You know how I finally found out about this? She told me. She told me two New Years ago, because a few weeks before Christmas she'd started coughing blood, and her doctor diagnosed her with lung cancer. Fifty-five years old, healthy in every way but one, and she had cancer.

It's been hard. Chemo is a terrible thing, for those of you who haven't seen the effects of it. Between the two courses of chemo and the accompanying stereoids and medications, she has lost her hair, gained sixty pounds, and had to endure many weeks of nausea, sleepiness, weakness, and occasional bad reactions to the drugs. She has worked hard to keep her life as normal as possible, but she doesn't have the strength, energy, and fitness to keep doing things exactly as she used to. She just can't be as perfect anymore.

You might wonder why I bother to tell you how great and perfect my mom is. It seems to imply a question of deserts-- like, how can my mother get cancer, she's too good, she doesn't deserve it. Of course she doesn't deserve it, no one deserves cancer. But it's really tough to deal with the notion that the woman had practically one flaw, and for that one flaw she is punished so severely.

Her attitude is largely hopeful and positive, with naturally a handful of lapses here and there. She's afraid, as we all are. There's a very distinct chance that she will have to just keep going in and out of chemo fighting it off a little before it comes back again until it finally kills her. There's a chance that she will never be healthy and free of the treatments again until she dies. And of course, she could just die.
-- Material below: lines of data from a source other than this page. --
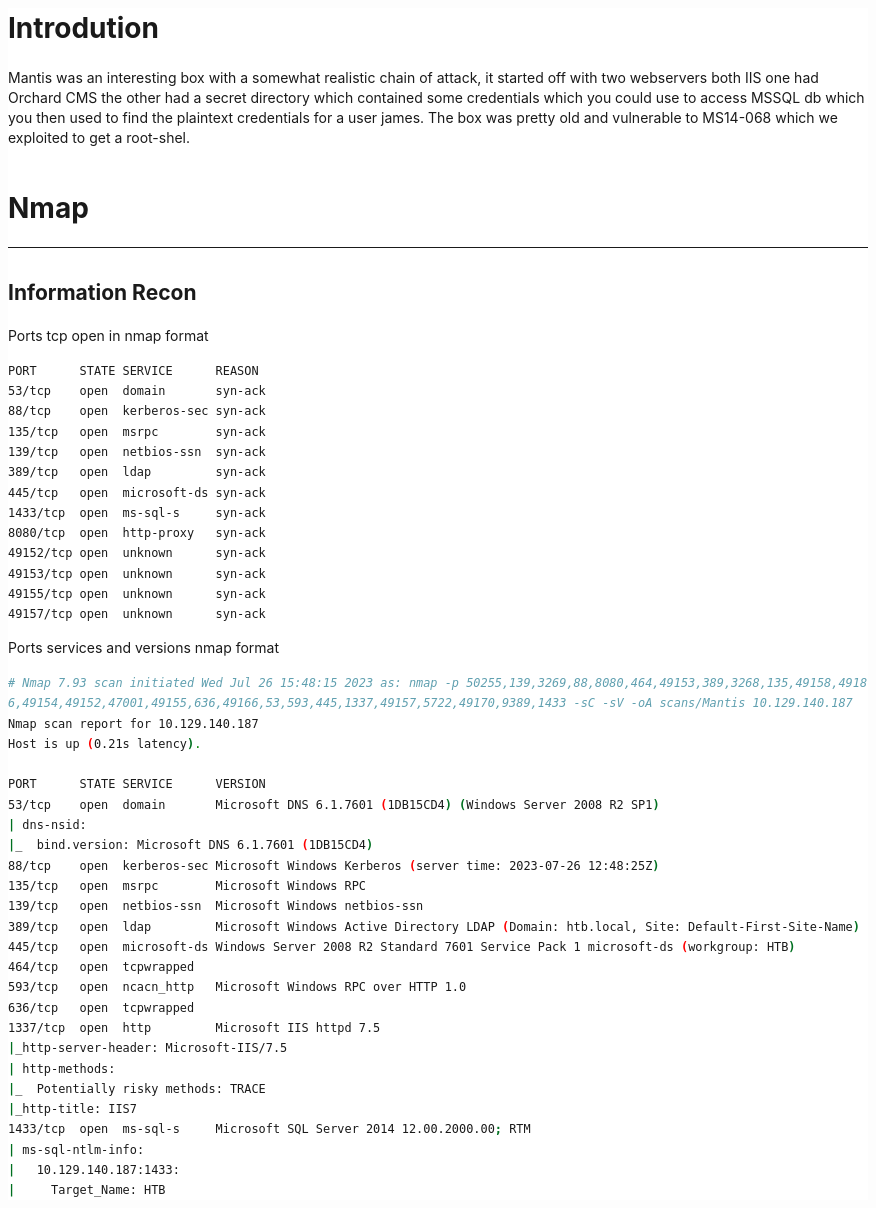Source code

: # Introdution

Mantis was an interesting box with a somewhat realistic chain of attack, it started off with two webservers both IIS one had Orchard CMS the other had a secret directory which contained some credentials which you could use to access MSSQL db which you then used to find the plaintext credentials for a user james.
The box was pretty old and vulnerable to MS14-068 which we exploited to get a root-shel.
# Nmap

---

## Information Recon

Ports tcp open in nmap format

```bash
PORT      STATE SERVICE      REASON
53/tcp    open  domain       syn-ack
88/tcp    open  kerberos-sec syn-ack
135/tcp   open  msrpc        syn-ack
139/tcp   open  netbios-ssn  syn-ack
389/tcp   open  ldap         syn-ack
445/tcp   open  microsoft-ds syn-ack
1433/tcp  open  ms-sql-s     syn-ack
8080/tcp  open  http-proxy   syn-ack
49152/tcp open  unknown      syn-ack
49153/tcp open  unknown      syn-ack
49155/tcp open  unknown      syn-ack
49157/tcp open  unknown      syn-ack
```

Ports services and versions nmap format

```bash
# Nmap 7.93 scan initiated Wed Jul 26 15:48:15 2023 as: nmap -p 50255,139,3269,88,8080,464,49153,389,3268,135,49158,49186,49154,49152,47001,49155,636,49166,53,593,445,1337,49157,5722,49170,9389,1433 -sC -sV -oA scans/Mantis 10.129.140.187
Nmap scan report for 10.129.140.187
Host is up (0.21s latency).

PORT      STATE SERVICE      VERSION
53/tcp    open  domain       Microsoft DNS 6.1.7601 (1DB15CD4) (Windows Server 2008 R2 SP1)
| dns-nsid: 
|_  bind.version: Microsoft DNS 6.1.7601 (1DB15CD4)
88/tcp    open  kerberos-sec Microsoft Windows Kerberos (server time: 2023-07-26 12:48:25Z)
135/tcp   open  msrpc        Microsoft Windows RPC
139/tcp   open  netbios-ssn  Microsoft Windows netbios-ssn
389/tcp   open  ldap         Microsoft Windows Active Directory LDAP (Domain: htb.local, Site: Default-First-Site-Name)
445/tcp   open  microsoft-ds Windows Server 2008 R2 Standard 7601 Service Pack 1 microsoft-ds (workgroup: HTB)
464/tcp   open  tcpwrapped
593/tcp   open  ncacn_http   Microsoft Windows RPC over HTTP 1.0
636/tcp   open  tcpwrapped
1337/tcp  open  http         Microsoft IIS httpd 7.5
|_http-server-header: Microsoft-IIS/7.5
| http-methods: 
|_  Potentially risky methods: TRACE
|_http-title: IIS7
1433/tcp  open  ms-sql-s     Microsoft SQL Server 2014 12.00.2000.00; RTM
| ms-sql-ntlm-info: 
|   10.129.140.187:1433: 
|     Target_Name: HTB
```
The treatments could not work at all and the tumor could just kill her. It's terrifying. Terrifying for her that goes through it, and terrifying for me who might lose her. In addition, she struggles with her body now-- someone who has always been so beautiful she never before had to --torn between being very unhappy at the loss of her hair and figure and ashamed to care about it when more important things like life and health are at stake. But mostly she is dealing, keeping high spirits and not in the least bitter. All my life I never ceased marveling at how she never loses hope, but now more than ever.

I wonder if I might end up the same way. Her mother, my grandmother, had lung cancer too. Yes, they were both smokers, but my grandmother was in her late seventies when she got it; my mom is in her fifties. And apparently a quarter of lung cancer patients never smoked. Clearly there's at least some genetic predisposition in my family. I start thinking bad, crazy thoughts, like I should never get married, so nobody has to deal with my falling apart, and I should never have kids, so I don't condemn them to cancer either. I am terrified of becoming helpless from a sickness. And bad enough that the condition is life-threatening and at times debilitating-- it also taps into my very personal fear of age physically destroying you. Cancer harmed her body and stole her looks. If it can happen to a woman as beautiful as my mom, what would happen to me? She's so much better a person than I am, and therefore does not NEED that beauty as desperately as I do, but still, I can see the change making her sad. I think of losing my hair and gaining sixty pounds and I seize up inside. And as I said, I don't have Mom's hopeful, positive nature. Lacking that bright vitality that keeps you from despair, how would I ever maintain the will to live that you can't survive something like this without?

Things in my life have seemed to be piling up in a lot of ways, but this is pretty much the worst. It has been going on long enough that I have more or less found ways to live with it. But it wears on me, and if I have been sadder or angrier in recent history, a great deal of it has come from this.